『HELLO EP』以来となる2021年第一弾楽曲は「映画ドラえもん のび太の宇宙小戦争2021」主題歌として書き下ろした“Universe”。時代を超えてワクワクするポップなソウル感を今のバンドのセンスと音像でアップデートし、歌詞面でも一人で内面に向き合わざるを得ない時代にあって心から力の湧く内容に仕上がっている。

Official髭男dism 『Universe』 ポニーキャニオン(2021)


実はかなり早い段階でオファーを受けていたという今回のタイアップ。そのテーマに対して藤原聡(ヴォーカル、ピアノ)は自ずと自身と対峙することになったと言う。

「自分とドラえもんっていうキャラクターや関係性を考えた時に、当たり前に日常にあるぐらい親しんだものではあって。ドラえもんの主題歌をやることが自然と自分にとってはこの曲で歌ってる、〈昔も今も答えの出ない自分らしさとか、人生ってなんだ?〉みたいな、大きなテーマについて考え続けていたっていうことを思い返すきっかけになったんです。
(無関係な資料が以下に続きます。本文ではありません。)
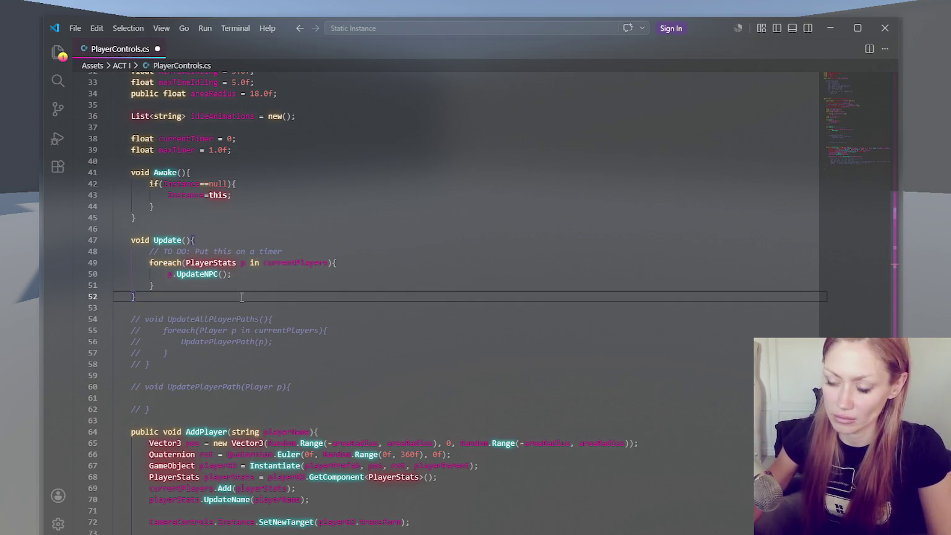
{"action": "key", "text": "Return"}
{"action": "key", "text": "Return"}
{"action": "type", "text": "void UpdateNPCs"}
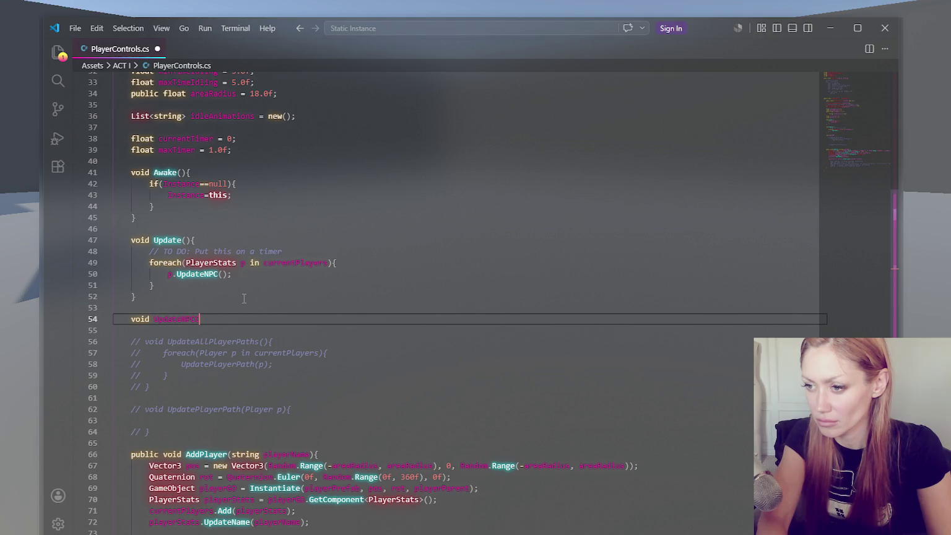
{"action": "type", "text": " (){"}
{"action": "key", "text": "Return"}
{"action": "key", "text": "Down"}
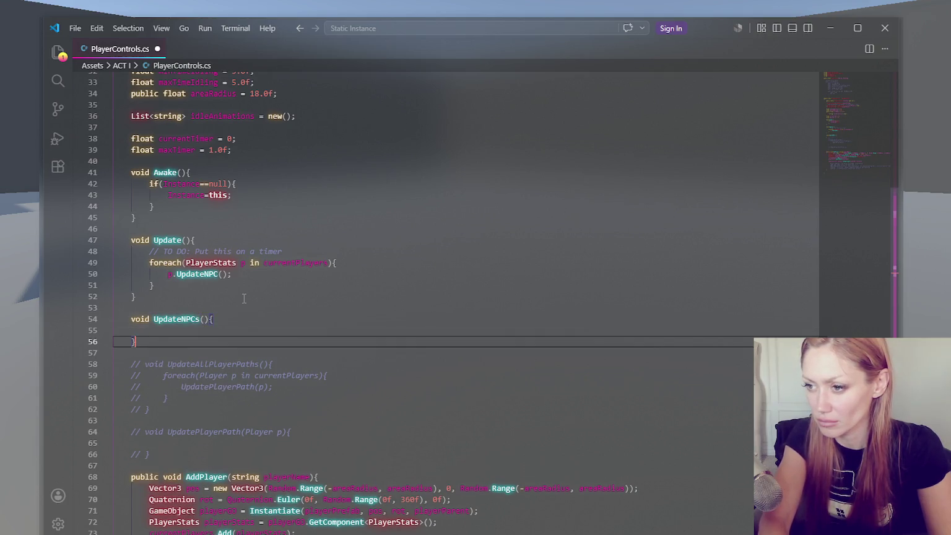
- Move the foreach loop out of Update into the UpdateNPCs method
{"action": "left_click_drag", "start_coordinate": [198, 276], "coordinate": [326, 251]}
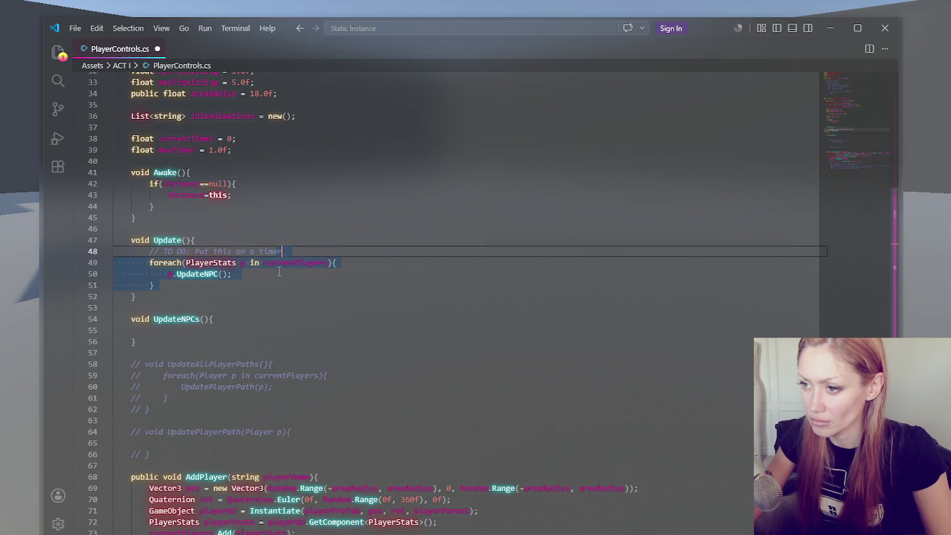
{"action": "key", "text": "ctrl+x"}
{"action": "left_click", "coordinate": [148, 296]}
{"action": "key", "text": "ctrl+v"}
{"action": "left_click", "coordinate": [148, 297]}
{"action": "key", "text": "BackSpace"}
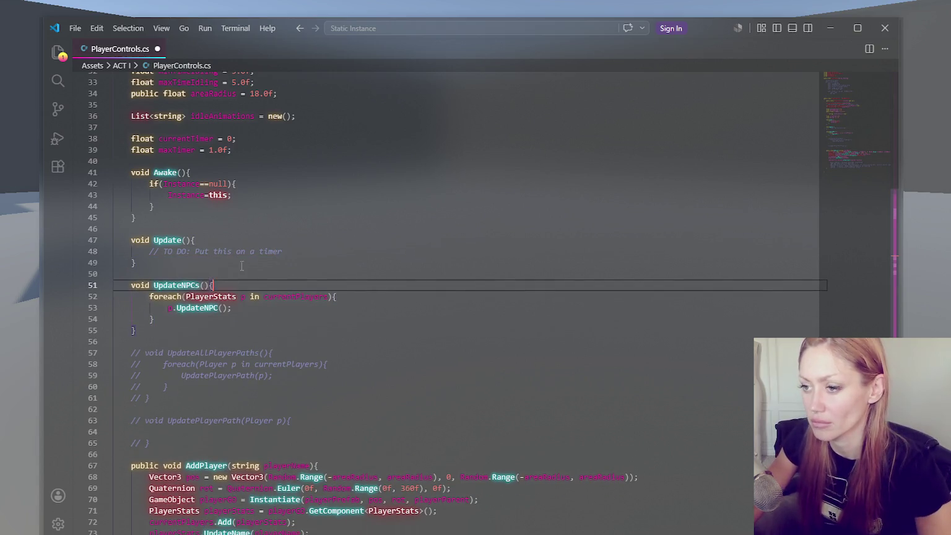
- Add an if (timer) block with an else branch under the TODO comment in Update
{"action": "left_click", "coordinate": [295, 250]}
{"action": "key", "text": "Return"}
{"action": "type", "text": "if(timer <=0 ){"}
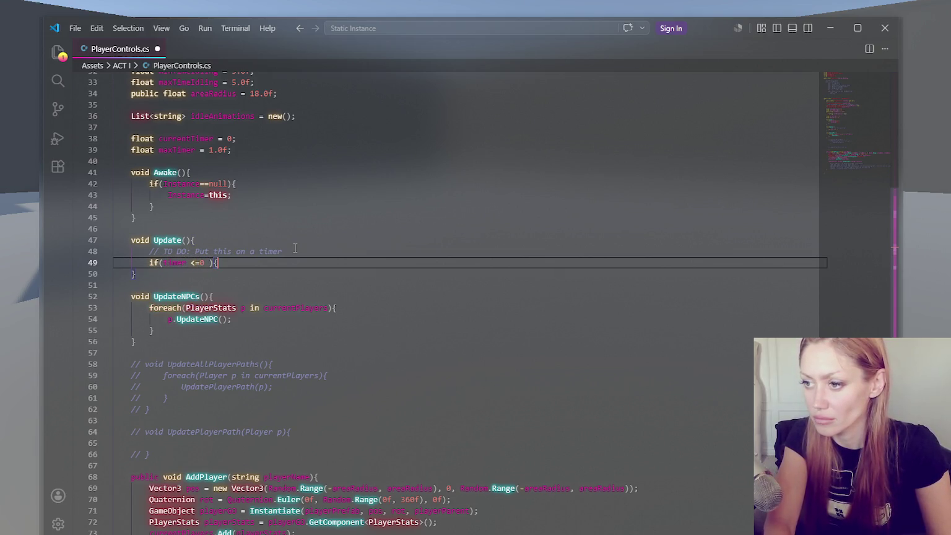
{"action": "key", "text": "BackSpace"}
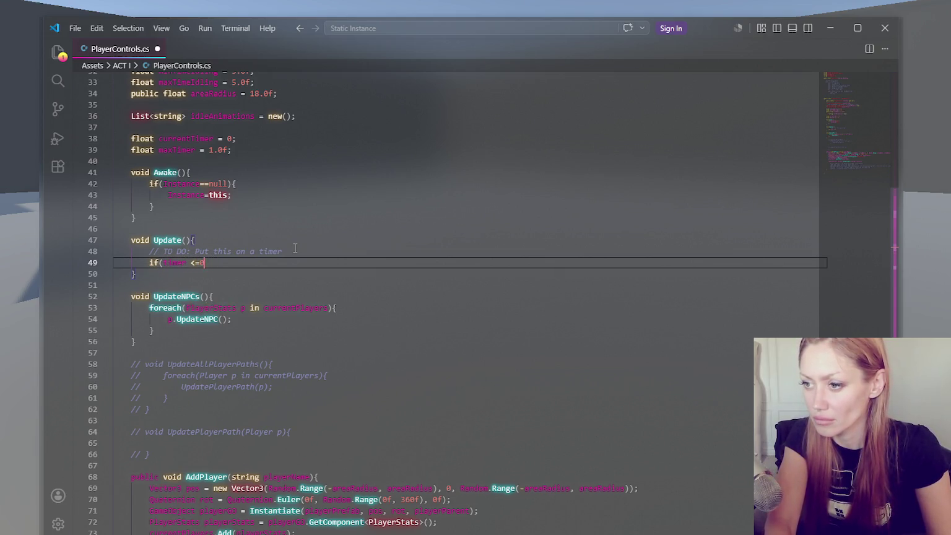
{"action": "type", "text": "){"}
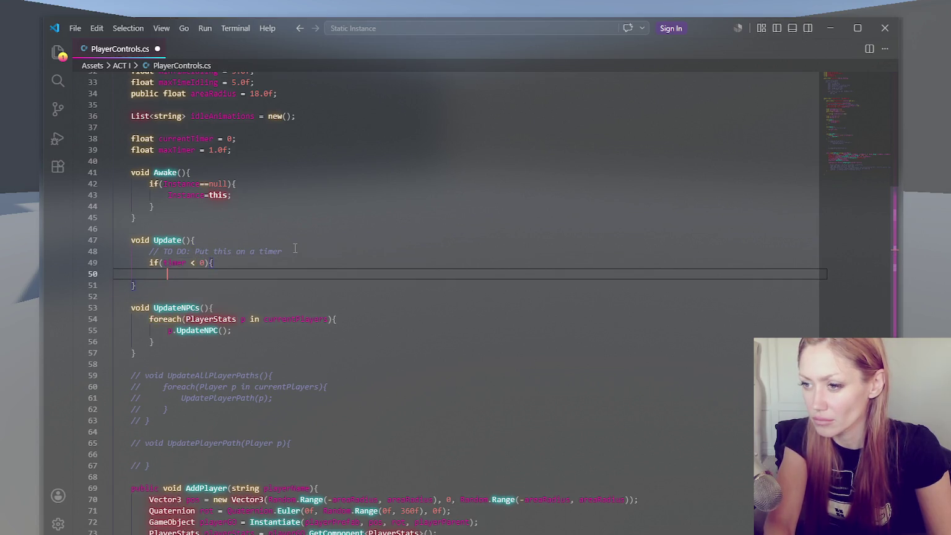
{"action": "key", "text": "Return"}
{"action": "key", "text": "Down"}
{"action": "key", "text": "Return"}
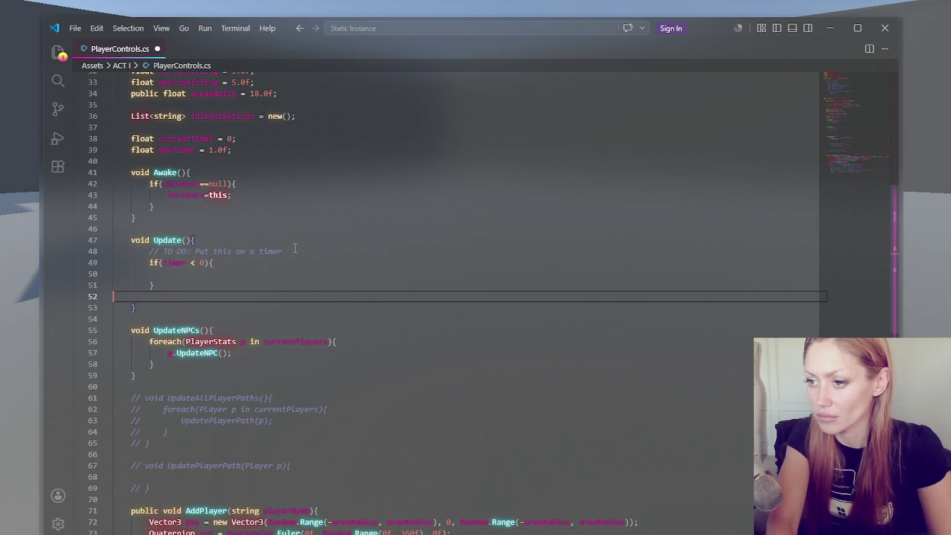
{"action": "key", "text": "BackSpace"}
{"action": "type", "text": "else {"}
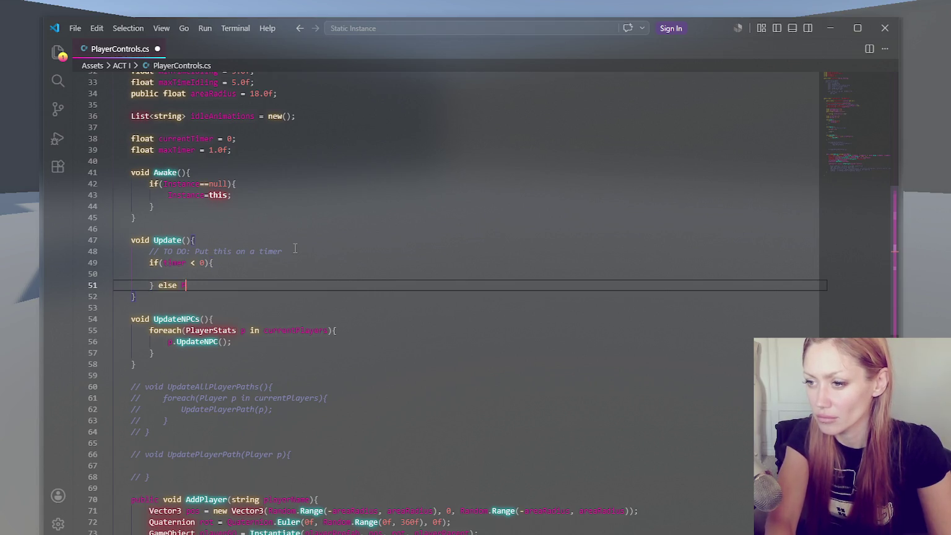
{"action": "key", "text": "Return"}
{"action": "type", "text": "timer"}
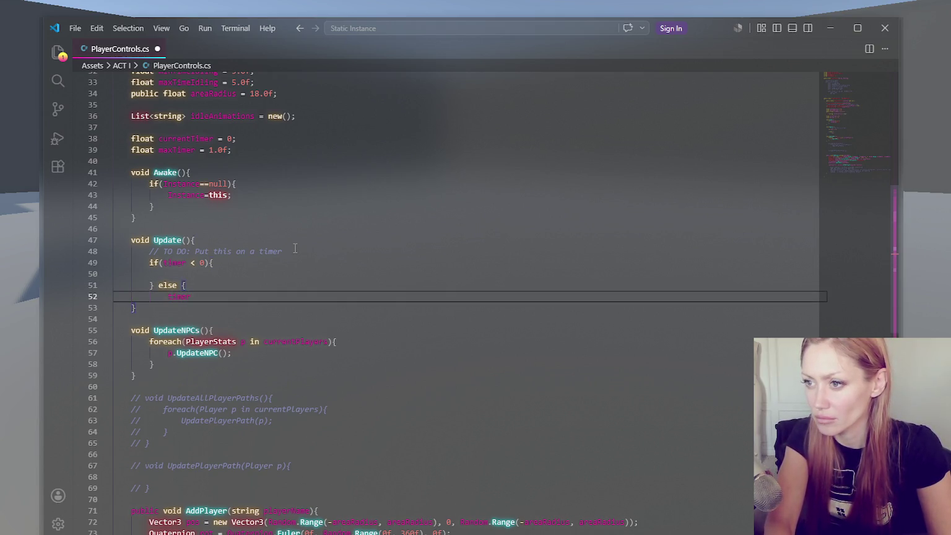
- Rename the fields to updateTimer and maxUpdateTimer, and use updateTimer in the if and else
{"action": "left_click", "coordinate": [178, 256]}
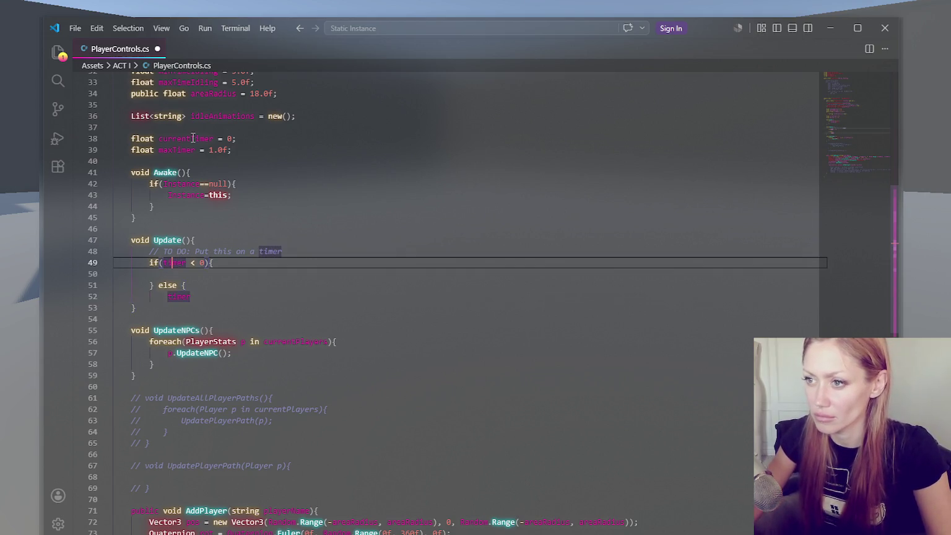
{"action": "double_click", "coordinate": [192, 139]}
{"action": "type", "text": "updateTimer"}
それが歌詞や音の雰囲気に関してもすごく大きなことだったような気がします」(藤原)

昔も今も自己評価が苦手だと、映画の公式サイトにもこの曲の歌詞の発端になるであろうコメントを寄せている。

「トライ&エラーを繰り返していくっていうことが生きてく上では大事で。そういう意味ではいい自分もダメな自分も、どっちかよくわからん自分も受け入れながら暮らしていくっていう、自分の人生の中でも一個、肩の力を抜けるようなメッセージが生まれたのかなって思ってて。ただ、メッセージはメッセージで大事なんだけど、この曲は韻がすごい大事だったので、そことの親和性がしっかり取れてるっていうのも作り手として嬉しいところではあります」(藤原)

完成した歌詞はサビの〈笑って泣いて 答えを知って〉など、ポップな押韻が新鮮で耳に残る。

「僕は歌詞を文章で捉えてないタイプというか、割と聴き心地優先で聴いてることの方が多い気がする。ただ、さとっちゃん(藤原)がメッセージを作りたいという立場に立ったから、バランスをとるために聴き心地の感触を見落とさないようにという風には考えたかもしれないですね」(小笹大輔/ギター)

メッセージをより音楽として伝えるために浮かび上がった音像のテーマは〈温かみ〉。

「今回は、ブラック・ミュージックと十把一絡げに言うのもあれなんですけど、少し温かさというのが欲しかったというところから始まっていって、徐々に芋づる式に求めてる音が固まって行く感じでしたね。そのつながりの中で、ピアノの音がちょっとクセあるって言ったら言い方悪いですけど、この曲に合うピアノの音は今自分たちが取れうる選択肢の中にはちょっとないなと思って。で、新たにピアノを買いに行きました」(藤原)

イメージする音を探してコンソール・ピアノを2台購入!(一台は同曲のMVでも見られる白いピアノ)

「レンジ狭くてもいいので、ちょっとだけ頑固な音でいて欲しかったなと思ってて。そこの魅力をどうしたらしっかり伝えられるだろうかという話はエンジニアさんやみんなと話しながら作って行きました。ちなみに鍵盤に爪が当たる音も入ってるんですよ」(藤原)

「ドラムに関しては〈スモーキーなのがいいね〉って話してたんですけど、古いっていう感じでもなくて。温かみやオープンさはあるんだけど締まってるというか、そういうことを意識して音作りはしたような感じはします」(松浦匡希/ドラムス)

「ベースは一言で言うとヴォルフペック(Vulfpeck)のジョー・ダードに憧れた楢﨑少年が、その憧れをぶつける場を見つけたぞみたいな感じでしたね(笑)。デモとヴォルフペックを両方聴きながら、〈こういう感覚、どうやって出したらいいのかな〉ってやってました」(楢﨑誠/ベース、サックス)

「ギターはみんなの間を縫う接着剤みたいなことをやった感じがしていて、こういうギターが一番楽しいかもしれないです」(小笹)

「曲によってはギターが主役だ、行けー!ってアレンジをするときももちろんあるけど、この楽曲は主権を誰かが持ってないっていうことが核だと思ってて。管も含めて全員のパートが一個の楽曲の主権を作ってる感じっていうのがこの曲のサウンド面の魅力なんじゃないかな。あったかい質感とかもみんなの持ち寄ったあったかさが一個ずつ合わさってそうなってるのかなと思いますね」(藤原)

音楽の普遍的なパワーとヒゲダン・チームならではの実験性が新たな代表曲を生み出したと言えそうだ。